I meant using the redirect ">" operator in bash. as in modifying the pbs script generator pbs.pm so that it says: executable args < stdin > stdout 2>stderr; The only problem then is that you assume there's a shared filesystem for whichever directory you specify stdout in, so if the user specifies /home/damon/stdout1 that woud be fine, but if they specify /tmp/stdout1, that won't work on our clusters. Some ideas: - A good start would be for gsiftp to try to get the file, then fail with a detailed error message if it's not there. Something googleable like "Globus can't find your job's output file on the compute resource, check that you specified a valid output file location" - Redirect the output to a temp directory in the user's home (gass style) and stream it from there, then copy it to the specified stdout location at the end of the job. That way the user can stream data while the job is running, and collect the data file with gsiftp at the end as well, from the expected location. (that's probably quite a large change though) You still assume then that homes are shared, but that's a fairly safe assumption. So for starters, this fixes the problem for me in pbs.pm: 205,206c205,206 < print JOB '#PBS -o ', $description->stdout(), "\n"; < print JOB '#PBS -e ', $description->stderr(), "\n"; --- > #print JOB '#PBS -o ', $description->stdout(), "\n"; > #print JOB '#PBS -e ', $description->stderr(), "\n"; 385c385,387 < $description->stdin(), "\n"; --- > $description->stdin(), " > ", > $description->stdout(), " 2> ", > $description->stderr(), "\n"; -- That works for cases where no stdout is specified, or a stdout in home or shared scratch space is specified, but if I specify /tmp, we don't share those, so it will fail. I still think that this, with a detailed error message, would be a good start. Also, maybe you guys can elighten me, if no stdout is specified is it the java code that makes up the temp file name? If the perl script had access to the uuid type temp file AND the user specified output file that would be useful.

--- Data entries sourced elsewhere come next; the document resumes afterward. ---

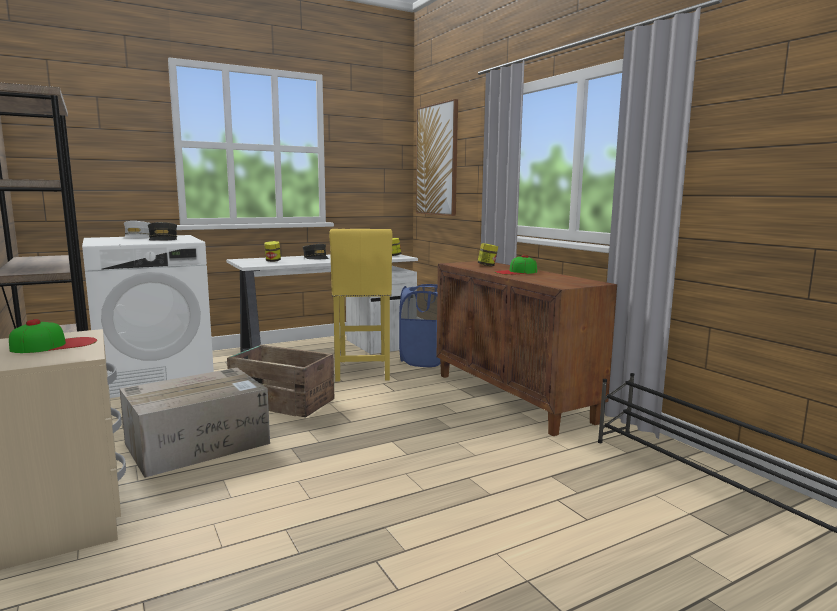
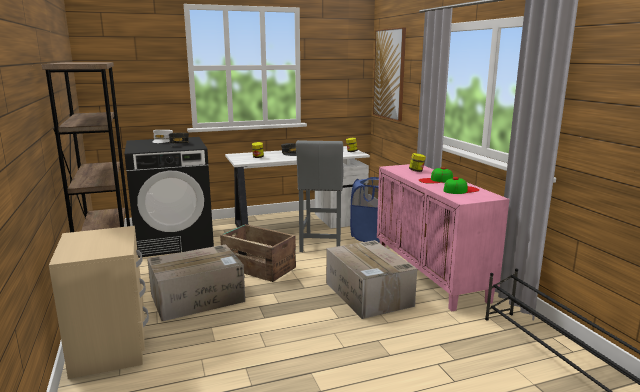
camera: 10 degrees right, 5 degrees up
(54, 345) = (105, 240): cap -> cap (460, 190)
(155, 377) = (174, 240): white washing machine -> black washing machine
(362, 371) = (321, 244): yellow stool -> grey stool
(441, 424) = (369, 294): none -> cardboard box
(513, 397) = (430, 275): brown cabinet -> pink cabinet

I've committed a fix to CVS which does the equivalent of touching the stdout and stderr files in the submission script. This will at least fix the ftp error for pbs when streaming. The data will still not be available until the job is complete. Doing the other change (redirection in place of -o and -e PBS directives) will have to wait until 4.2. It would break installations without shared filesystems in a different way and we'd like to make that sort of behavior configurable (not doable in the stable branch). joe
Adjusting priority on this since the bug part is fixed. The streaming feature enhancement would be good, but needs to be weighed along with the other feature additions being considered.